EXERCISE INSTRUCTIONS →
Starting at the line that has "20: (148, 119, 3.56)" and stopping after the line that has "37: (168, 257, 3.00)", reproduce the listing below exactly; omit everything else.

DATA FOR ANALYSIS →

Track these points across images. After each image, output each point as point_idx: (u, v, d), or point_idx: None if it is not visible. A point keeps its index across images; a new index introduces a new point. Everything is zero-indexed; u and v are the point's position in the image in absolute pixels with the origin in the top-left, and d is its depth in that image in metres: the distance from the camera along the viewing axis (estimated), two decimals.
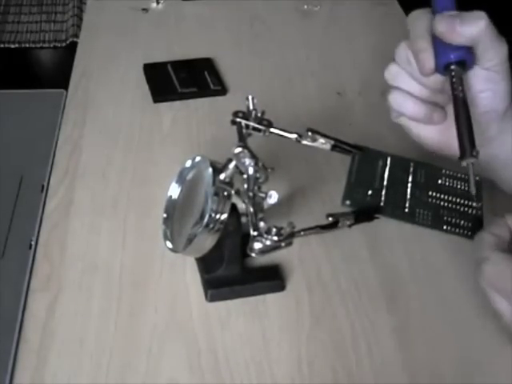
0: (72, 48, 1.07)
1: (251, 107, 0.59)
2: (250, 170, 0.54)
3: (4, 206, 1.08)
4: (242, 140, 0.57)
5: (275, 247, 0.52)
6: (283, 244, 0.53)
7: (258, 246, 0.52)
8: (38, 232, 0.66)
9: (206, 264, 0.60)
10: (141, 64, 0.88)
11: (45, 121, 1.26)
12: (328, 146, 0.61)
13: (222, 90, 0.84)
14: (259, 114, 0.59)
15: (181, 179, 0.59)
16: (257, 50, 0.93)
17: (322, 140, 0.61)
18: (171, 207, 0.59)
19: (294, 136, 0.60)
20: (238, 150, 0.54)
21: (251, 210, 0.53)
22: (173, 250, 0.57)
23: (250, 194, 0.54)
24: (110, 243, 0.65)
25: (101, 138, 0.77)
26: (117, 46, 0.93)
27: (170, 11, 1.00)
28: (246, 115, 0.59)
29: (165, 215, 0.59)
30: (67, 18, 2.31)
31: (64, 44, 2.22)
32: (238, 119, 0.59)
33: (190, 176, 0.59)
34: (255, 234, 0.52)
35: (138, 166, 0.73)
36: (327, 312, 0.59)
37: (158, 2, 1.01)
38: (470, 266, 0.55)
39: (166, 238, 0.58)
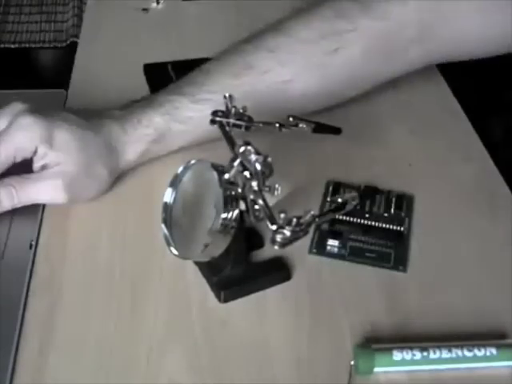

--

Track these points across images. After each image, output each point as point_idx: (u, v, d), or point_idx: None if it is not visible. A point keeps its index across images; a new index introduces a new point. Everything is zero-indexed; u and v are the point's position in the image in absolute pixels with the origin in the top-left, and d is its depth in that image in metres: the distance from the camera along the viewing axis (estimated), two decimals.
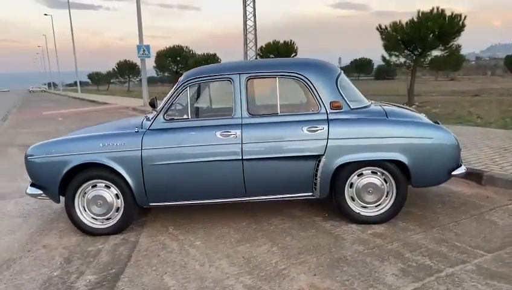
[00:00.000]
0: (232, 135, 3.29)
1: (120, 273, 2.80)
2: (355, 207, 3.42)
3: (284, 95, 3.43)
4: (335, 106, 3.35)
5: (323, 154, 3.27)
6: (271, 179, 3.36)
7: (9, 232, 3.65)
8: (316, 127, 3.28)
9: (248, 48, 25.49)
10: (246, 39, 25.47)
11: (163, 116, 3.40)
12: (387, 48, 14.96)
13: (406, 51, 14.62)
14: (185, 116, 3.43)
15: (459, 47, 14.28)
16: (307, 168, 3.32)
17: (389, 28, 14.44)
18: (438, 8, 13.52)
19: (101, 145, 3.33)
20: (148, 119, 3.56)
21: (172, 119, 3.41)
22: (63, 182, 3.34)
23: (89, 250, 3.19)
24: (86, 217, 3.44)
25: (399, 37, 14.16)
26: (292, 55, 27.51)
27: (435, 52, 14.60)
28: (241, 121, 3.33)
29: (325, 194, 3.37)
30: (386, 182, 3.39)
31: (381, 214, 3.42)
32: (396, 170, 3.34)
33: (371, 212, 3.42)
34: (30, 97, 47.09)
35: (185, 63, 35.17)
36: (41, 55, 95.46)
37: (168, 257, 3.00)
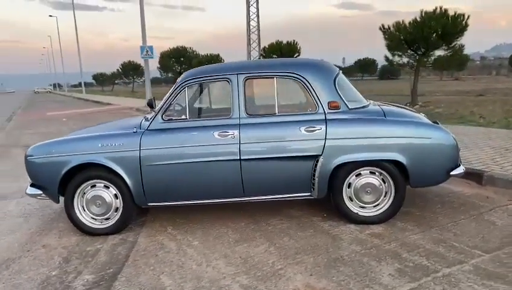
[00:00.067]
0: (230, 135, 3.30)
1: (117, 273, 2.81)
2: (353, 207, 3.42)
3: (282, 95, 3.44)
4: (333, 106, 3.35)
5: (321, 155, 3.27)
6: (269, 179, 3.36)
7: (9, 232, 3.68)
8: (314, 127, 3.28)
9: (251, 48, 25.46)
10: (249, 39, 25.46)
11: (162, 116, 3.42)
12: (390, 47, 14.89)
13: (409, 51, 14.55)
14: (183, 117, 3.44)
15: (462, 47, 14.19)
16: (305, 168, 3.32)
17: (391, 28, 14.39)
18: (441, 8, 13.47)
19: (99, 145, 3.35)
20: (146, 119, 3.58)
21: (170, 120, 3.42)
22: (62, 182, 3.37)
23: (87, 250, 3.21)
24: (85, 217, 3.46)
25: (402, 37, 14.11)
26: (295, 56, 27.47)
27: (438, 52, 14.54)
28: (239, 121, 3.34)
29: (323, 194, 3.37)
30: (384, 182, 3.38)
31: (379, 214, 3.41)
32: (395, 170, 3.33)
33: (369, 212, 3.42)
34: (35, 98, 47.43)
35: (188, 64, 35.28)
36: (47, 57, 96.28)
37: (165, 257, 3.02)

COMPLETED TASK →
20: (148, 119, 3.56)
21: (172, 119, 3.41)
22: (63, 182, 3.34)
23: (89, 250, 3.19)
24: (86, 217, 3.44)
25: (399, 37, 14.16)
26: (292, 55, 27.51)
27: (435, 52, 14.60)
28: (241, 121, 3.33)
29: (325, 194, 3.37)
30: (386, 182, 3.39)
31: (381, 214, 3.42)
32: (396, 170, 3.34)
33: (371, 212, 3.42)
34: (30, 97, 47.09)
35: (185, 63, 35.17)
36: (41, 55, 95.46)
37: (168, 257, 3.00)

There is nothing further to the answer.